Overall, the building that MPM has occupied since the 1960s has been deemed unsafe to house museum collections.
Knowing this, MPM leaders have been on a years-long journey to find a new location that would suit the needs of Milwaukee’s natural and human history museum that currently hosts three floors of exhibits including life-size dioramas, walk-through villages, dinosaurs, a rainforest, a live butterfly garden and even a planetarium. All that, plus some half a million visitors each year.
On Friday, the Milwaukee Public Museum announced the location of their new home. It will be downtown in the Haymarket District – adjacent to the quickly growing Deer District – at the northeast corner of Sixth and McKinley Streets. The site is 2.4 acres and the central location places it close to the freeway and multiple bus routes.
“For 140 years and through four homes, MPM has been part of this neighborhood,” Ellen Censky, president & CEO of the Milwaukee Public Museum, said in a news release. “By locating our new home in the historic Haymarket District on McKinley Street, MPM will remain in a part of the city that is close to neighborhoods and is accessible for all, and will continue to have an integral presence in the minds and hearts of our community for generations to come.”
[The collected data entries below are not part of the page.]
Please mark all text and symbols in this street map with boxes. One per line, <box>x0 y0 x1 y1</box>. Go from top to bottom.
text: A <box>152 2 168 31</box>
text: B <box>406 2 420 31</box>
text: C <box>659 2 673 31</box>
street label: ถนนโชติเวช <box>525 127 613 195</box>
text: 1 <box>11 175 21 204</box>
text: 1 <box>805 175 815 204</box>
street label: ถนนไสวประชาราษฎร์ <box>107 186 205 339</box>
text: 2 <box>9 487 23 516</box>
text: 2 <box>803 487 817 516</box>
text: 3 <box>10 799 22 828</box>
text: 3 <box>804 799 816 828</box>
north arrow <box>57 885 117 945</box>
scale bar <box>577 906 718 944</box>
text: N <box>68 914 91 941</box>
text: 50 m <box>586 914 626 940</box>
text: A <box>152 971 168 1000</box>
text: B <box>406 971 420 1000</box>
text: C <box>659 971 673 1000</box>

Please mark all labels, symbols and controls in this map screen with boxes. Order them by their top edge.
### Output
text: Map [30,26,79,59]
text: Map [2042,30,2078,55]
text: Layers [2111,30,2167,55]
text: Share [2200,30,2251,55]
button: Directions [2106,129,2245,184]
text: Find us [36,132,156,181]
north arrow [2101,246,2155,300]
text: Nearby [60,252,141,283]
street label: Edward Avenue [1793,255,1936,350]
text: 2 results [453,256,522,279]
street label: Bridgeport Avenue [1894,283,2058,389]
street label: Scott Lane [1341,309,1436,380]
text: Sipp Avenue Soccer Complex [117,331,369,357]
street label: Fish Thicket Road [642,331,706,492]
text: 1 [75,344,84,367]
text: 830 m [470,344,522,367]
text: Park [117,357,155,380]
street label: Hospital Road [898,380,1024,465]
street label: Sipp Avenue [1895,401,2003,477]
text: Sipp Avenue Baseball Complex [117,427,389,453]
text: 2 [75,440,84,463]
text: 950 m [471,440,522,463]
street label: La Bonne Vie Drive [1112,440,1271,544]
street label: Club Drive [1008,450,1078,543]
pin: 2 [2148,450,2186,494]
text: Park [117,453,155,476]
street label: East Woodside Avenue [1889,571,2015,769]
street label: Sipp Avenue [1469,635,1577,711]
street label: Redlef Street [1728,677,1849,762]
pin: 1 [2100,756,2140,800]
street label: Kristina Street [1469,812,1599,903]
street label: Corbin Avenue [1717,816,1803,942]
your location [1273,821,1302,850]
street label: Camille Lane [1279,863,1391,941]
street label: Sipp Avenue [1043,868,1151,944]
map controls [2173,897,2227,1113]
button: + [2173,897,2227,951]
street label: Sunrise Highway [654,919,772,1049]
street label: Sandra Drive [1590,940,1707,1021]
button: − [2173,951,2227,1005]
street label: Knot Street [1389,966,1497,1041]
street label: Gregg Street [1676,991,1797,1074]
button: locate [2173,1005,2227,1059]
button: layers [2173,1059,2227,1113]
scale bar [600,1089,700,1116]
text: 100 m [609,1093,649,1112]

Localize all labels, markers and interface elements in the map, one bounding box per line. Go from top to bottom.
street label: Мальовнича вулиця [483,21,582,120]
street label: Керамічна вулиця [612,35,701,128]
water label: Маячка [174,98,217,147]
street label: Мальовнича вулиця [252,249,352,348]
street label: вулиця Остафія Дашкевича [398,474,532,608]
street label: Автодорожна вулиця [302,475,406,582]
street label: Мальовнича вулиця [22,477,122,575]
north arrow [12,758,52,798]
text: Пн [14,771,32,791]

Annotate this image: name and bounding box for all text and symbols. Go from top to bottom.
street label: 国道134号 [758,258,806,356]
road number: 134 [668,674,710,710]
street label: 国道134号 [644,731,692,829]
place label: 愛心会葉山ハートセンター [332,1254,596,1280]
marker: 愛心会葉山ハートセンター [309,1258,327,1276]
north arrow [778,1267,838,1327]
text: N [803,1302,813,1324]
MPM reviewed hundreds of sites before landing on this location. Currently, the site is three parcels that will be combined into one that will create space for MPM’s 230,000-square-foot facility.
Inside the new museum there will be exhibit space, visitor services, a cafe and store, underground parking, collections research and storage, classrooms, an auditorium, event space, offices, a small workshop for exhibit maintenance and back-of-house spaces.
The Betty Brinn Children’s Museum will be moving to the site, too. It will have 30,0000 square feet in the facility.
“We could not be more excited to move forward with designing and constructing a new space for Betty Brinn Children’s Museum – one that is designed from the outset to be a children’s museum and enables us to inspire kids to the very best of our abilities,” Brian King, executive director of Betty Brinn, said in the release.
Choosing the site is just one step – albeit a significant milestone – in the museum’s big move. MPM still needs to secure funds to purchase the site and there’s also work to be done on a “carefully crafted, long-term plan” to design the new facility.
Next up, the museum will work with an architect to incorporate sustainable design practices. A final cost estimate will come after that; early estimates ranged as high as $200 million.